You might assume that at this point I'd say “the server is where all the complexity is”, but no. The server just maintains a recording mode, makes sure connections have the right key, handles pricing, and writes the audio packets received from the clients to the disk. It writes using the Ogg file format, in which frames are always marked with their timestamps, and (barring some fix-ups for errors or abuse) just passes through the timestamps from the clients directly. The audio files it produces are technically valid by the Ogg specification, but useless because the audio data is so erratically timed. No software can reliably handle audio data like that.
So, the server itself is pretty trivial, and intentionally so. Oh yeah, it also responds to time requests to keep the timestamps in sync.

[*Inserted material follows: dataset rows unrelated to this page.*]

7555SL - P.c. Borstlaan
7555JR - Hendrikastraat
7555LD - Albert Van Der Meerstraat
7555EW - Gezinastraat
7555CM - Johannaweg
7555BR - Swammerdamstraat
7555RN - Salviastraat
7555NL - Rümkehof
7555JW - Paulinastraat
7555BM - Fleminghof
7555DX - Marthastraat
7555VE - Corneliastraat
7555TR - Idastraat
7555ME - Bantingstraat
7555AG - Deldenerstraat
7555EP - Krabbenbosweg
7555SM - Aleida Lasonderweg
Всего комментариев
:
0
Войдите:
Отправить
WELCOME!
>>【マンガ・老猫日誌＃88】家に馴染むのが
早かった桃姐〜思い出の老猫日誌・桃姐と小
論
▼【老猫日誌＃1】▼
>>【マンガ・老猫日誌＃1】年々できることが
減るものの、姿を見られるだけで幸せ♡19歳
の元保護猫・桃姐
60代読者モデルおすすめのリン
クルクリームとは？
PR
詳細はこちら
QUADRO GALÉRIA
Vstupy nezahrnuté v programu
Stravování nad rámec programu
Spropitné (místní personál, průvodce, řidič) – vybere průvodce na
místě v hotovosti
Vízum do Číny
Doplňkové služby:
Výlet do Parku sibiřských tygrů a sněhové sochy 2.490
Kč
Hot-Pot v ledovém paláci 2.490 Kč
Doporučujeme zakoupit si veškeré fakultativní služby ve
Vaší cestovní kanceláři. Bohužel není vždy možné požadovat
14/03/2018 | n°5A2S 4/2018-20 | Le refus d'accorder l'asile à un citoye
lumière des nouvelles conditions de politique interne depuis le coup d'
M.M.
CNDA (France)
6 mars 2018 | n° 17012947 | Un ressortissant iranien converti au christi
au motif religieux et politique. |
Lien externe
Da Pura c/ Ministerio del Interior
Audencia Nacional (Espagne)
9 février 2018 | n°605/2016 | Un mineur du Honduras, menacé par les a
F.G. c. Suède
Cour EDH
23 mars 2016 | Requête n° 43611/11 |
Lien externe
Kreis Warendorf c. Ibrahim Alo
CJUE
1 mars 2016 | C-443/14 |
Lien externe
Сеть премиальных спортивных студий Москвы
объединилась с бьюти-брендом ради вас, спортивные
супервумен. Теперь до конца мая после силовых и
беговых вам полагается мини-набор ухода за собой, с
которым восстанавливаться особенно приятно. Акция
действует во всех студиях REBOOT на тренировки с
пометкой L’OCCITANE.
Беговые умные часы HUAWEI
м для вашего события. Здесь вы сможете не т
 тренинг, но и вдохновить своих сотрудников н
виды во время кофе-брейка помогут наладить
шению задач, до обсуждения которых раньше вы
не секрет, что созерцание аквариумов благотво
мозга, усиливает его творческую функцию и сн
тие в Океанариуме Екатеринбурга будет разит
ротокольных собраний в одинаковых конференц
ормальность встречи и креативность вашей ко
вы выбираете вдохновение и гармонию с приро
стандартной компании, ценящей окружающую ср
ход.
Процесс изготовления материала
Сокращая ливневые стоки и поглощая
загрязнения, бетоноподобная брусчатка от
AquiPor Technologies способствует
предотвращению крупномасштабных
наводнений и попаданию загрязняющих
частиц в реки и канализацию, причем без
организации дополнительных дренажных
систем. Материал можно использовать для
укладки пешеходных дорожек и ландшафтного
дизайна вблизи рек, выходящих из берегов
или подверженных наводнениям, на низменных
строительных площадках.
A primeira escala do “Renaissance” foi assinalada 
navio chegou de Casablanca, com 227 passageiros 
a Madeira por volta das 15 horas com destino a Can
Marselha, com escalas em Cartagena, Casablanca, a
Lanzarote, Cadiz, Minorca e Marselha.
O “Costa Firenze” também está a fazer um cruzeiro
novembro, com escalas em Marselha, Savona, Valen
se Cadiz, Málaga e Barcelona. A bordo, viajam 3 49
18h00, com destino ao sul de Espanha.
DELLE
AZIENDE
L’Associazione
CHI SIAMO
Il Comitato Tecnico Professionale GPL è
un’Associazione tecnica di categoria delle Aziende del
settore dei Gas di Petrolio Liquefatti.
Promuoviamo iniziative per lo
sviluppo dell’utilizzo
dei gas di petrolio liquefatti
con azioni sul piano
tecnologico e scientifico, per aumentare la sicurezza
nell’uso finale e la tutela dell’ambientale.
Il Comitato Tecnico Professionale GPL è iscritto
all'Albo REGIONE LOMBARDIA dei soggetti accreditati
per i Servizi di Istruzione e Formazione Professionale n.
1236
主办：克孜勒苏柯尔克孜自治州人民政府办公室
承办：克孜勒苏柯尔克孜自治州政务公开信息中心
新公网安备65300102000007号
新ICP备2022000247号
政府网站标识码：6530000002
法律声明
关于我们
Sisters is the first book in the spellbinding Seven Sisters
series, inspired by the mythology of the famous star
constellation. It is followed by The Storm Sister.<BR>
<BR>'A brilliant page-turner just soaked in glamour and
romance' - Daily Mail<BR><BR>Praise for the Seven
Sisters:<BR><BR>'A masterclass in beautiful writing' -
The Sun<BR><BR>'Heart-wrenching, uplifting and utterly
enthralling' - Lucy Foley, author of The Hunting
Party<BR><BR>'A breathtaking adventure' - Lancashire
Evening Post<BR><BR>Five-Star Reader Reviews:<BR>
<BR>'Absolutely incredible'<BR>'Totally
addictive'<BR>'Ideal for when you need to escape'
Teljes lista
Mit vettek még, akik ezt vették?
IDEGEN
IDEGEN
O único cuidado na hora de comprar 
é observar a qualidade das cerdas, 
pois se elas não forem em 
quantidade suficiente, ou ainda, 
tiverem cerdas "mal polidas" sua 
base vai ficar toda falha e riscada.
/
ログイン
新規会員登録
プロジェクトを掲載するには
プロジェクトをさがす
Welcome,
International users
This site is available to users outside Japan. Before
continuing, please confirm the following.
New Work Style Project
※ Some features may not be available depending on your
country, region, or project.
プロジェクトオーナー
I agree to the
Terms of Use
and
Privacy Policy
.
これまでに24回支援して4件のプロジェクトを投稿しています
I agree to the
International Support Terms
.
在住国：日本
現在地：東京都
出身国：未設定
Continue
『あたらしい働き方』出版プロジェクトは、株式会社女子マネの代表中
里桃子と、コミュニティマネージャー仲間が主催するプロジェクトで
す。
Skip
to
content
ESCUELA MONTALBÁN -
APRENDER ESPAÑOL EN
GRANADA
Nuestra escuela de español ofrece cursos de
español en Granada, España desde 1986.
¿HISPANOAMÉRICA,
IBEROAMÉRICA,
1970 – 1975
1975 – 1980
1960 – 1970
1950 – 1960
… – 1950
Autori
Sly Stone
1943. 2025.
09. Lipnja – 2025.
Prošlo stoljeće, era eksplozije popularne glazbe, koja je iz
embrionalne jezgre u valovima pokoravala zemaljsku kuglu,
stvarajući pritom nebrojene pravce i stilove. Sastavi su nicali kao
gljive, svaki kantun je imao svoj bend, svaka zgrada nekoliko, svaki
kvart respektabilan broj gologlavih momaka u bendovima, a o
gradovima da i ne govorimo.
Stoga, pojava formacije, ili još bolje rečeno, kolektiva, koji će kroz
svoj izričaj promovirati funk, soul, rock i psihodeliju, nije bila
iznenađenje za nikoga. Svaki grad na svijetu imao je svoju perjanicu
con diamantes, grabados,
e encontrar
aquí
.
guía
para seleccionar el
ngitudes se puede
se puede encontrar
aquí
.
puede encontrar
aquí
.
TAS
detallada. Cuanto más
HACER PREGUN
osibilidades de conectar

The processing is arguably where all the complexity is, but even there, it's not that much. The most unique piece of infrastructure is oggcorrect, which lays out the timestamped data on a continuous track, filling any gaps and quashing any overflows. Gaps can arise from actual gaps in the data (e.g. VAD-off mode), or simply from the client not being continuously connected, and overflows arise from one clock running faster than others. After oggcorrect, the file is passed into good ol' ffmpeg, which does the actual processing.
Overall, Ennuicastr is a triumph of knowing which components to write oneself and which components to use off-the-shelf. Synchronization is the most important part, and the part most frequently screwed up, so that's where most of the effort went: Nearly every component that doesn't directly relate to synchronization is off-the-shelf.
To be quite blunt, this design is also the correct way to do it. The clients do the initial encoding, but I'm not stuck with lossy, since I use a library for it. The server component which actually needs to be soft real-time has nothing interesting; it never even decodes audio! The processing is expensive, but can easily be made low-priority, and even relegated to a subset of CPU cores if need be. By moving all of the hard work to post-processing, Ennuicastr scales extremely well.